Immediately after the calling of the meeting, Treadwell presented to Gendotti a restraining order issued in an action pending in the superior court by the Goewey Investment Company, another subsidiary concern of the Goewey Estate Company. This order restrained Gendotti from voting his stock at the meeting, the ownership of which was questioned in the action referred to. Upon receiving the injunction, all parties seem to have been under the impression that the writ was directed against the meeting, and that an adjournment was necessary. Upon examining the order, however, Williams ascertained therefrom that such was not its purpose and he thereupon announced that a quorum being present, the meeting could proceed to the election of a board of directors. He then opposed a motion to adjourn put by Treadwell, but his right to do so was denied. Williams appealed from this ruling, voting his 349 shares of stock in support thereof, which shares constituted a majority vote. Notwithstanding this action on the part of Williams, Treadwell declared the meeting adjourned, Williams voting his stock against such adjournment. Treadwell and Tormey then left the meeting. Williams thereupon nominated himself chairman and nominated and elected himself, Gendotti, and Tormey as directors, voting his majority stock in both instances. The meeting was then adjourned until April 16, 1921. The injunction in the meantime had been dissolved. The adjourned meeting was held and the election of directors had on the meeting of April 11, 1921, was confirmed, Williams and Gendotti voting their 598 shares in favor of a resolution to that effect.
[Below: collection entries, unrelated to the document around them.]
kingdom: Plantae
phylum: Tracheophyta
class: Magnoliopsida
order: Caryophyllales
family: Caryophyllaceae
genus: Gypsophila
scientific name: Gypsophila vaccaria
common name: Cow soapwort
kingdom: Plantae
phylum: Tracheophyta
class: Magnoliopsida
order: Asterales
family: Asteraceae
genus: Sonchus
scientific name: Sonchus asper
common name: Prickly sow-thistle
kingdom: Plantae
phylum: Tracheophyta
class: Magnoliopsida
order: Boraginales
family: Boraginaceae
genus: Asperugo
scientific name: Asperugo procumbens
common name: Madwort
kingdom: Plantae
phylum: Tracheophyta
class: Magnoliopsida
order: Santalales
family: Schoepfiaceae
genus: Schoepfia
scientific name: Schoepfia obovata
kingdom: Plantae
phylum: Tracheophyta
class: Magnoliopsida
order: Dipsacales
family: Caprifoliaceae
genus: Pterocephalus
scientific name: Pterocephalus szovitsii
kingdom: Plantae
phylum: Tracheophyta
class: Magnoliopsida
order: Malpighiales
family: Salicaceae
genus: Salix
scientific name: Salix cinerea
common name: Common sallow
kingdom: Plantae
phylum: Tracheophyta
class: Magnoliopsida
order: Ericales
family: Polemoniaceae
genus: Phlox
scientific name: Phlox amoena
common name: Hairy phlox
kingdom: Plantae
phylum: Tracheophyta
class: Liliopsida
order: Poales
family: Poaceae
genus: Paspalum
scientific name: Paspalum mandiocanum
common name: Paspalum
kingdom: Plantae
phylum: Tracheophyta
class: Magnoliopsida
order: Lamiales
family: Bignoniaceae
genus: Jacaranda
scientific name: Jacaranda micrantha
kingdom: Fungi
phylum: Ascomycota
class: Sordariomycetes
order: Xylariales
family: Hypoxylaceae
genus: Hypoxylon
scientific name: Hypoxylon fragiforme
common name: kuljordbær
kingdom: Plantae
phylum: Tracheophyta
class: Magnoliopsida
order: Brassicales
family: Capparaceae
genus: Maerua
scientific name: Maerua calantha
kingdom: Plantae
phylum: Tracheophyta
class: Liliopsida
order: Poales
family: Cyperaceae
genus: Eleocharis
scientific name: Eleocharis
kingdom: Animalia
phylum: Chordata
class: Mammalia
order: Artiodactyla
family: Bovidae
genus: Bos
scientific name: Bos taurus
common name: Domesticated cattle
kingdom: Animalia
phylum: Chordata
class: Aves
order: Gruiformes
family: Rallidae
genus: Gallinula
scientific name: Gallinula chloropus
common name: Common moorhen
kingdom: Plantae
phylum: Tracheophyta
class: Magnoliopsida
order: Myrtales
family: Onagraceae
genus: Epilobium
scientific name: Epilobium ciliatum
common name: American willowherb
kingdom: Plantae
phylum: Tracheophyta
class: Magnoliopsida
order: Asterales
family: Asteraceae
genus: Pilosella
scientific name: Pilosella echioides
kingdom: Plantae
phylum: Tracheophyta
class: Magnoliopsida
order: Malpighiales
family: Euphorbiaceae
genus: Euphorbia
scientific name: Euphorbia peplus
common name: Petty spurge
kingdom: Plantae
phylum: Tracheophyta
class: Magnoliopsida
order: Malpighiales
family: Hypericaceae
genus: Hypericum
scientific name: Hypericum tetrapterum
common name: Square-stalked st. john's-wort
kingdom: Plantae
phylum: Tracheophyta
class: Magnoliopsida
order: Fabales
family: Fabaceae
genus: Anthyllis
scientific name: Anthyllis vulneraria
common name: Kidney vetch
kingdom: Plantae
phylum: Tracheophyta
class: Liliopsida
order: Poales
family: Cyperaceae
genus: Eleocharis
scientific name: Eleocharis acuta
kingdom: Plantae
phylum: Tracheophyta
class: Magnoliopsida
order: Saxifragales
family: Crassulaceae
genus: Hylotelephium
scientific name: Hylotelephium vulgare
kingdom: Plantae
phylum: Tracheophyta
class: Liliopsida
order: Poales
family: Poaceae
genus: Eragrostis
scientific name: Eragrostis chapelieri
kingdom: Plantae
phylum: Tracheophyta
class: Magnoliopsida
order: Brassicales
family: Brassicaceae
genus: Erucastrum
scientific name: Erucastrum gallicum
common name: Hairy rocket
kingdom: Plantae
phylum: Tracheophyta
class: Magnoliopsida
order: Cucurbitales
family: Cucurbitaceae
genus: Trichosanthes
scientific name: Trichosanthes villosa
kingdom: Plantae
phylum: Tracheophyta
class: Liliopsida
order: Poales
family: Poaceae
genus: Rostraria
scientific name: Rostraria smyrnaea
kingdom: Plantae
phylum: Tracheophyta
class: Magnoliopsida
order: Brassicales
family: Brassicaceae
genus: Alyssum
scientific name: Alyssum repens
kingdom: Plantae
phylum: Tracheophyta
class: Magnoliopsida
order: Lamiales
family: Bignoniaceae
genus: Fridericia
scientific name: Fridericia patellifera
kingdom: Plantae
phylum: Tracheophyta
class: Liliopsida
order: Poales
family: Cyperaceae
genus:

To save all question and out of precaution, a new election was again held at this adjourned meeting, both Williams and Gendotti voting their stock for the same directors elected previously.[1] From this evidence we think it clearly appears that the meeting of April 11, 1921, was a valid one and that the election of the Williams board at that time was consequently regular and valid. This being so, any subsequent proceeding had by the Treadwell board, including their attempted removal of the office of the company, was a mere nullity. *542

We are of the further opinion that the evidence shows that the members of the Treadwell board received the demands made by the Williams board to transfer the stock held by them in the Guaranty and Loan Company, in accordance with the resolution of that company. Upon receiving these notices respondents ceased to be stockholders in name in the company, and were therefore no longer concerned with its management and they were not entitled to notice of the meeting held by it on April 25, 1921, of the absence of which they complain. Even assuming that the giving of notice of such meeting was necessary, where, as here, all of the stock was present and represented, they owned no beneficial interest in the stock and were therefore not such parties who could complain. (See 14 Corpus Juris, p. 894.)[2] Statutes requiring notice are for the benefit of the real stockholders, and this necessity does not arise when all are present and acting. (Thompson on Corporations, p. 1009, sec. 824.) Nor does the fact that respondents refused to make the transfer avail them. Their refusal was wrongful and they cannot profit thereby. (Guaranty Loan Co. v. Fontanel, 183 Cal. 1, [190 P. 177].)

Further discussion is unnecessary. It is ordered that a peremptory writ of mandate issue, commanding respondents to turn over to petitioners the records, papers, seal, and other documents belonging to said corporation petitioner.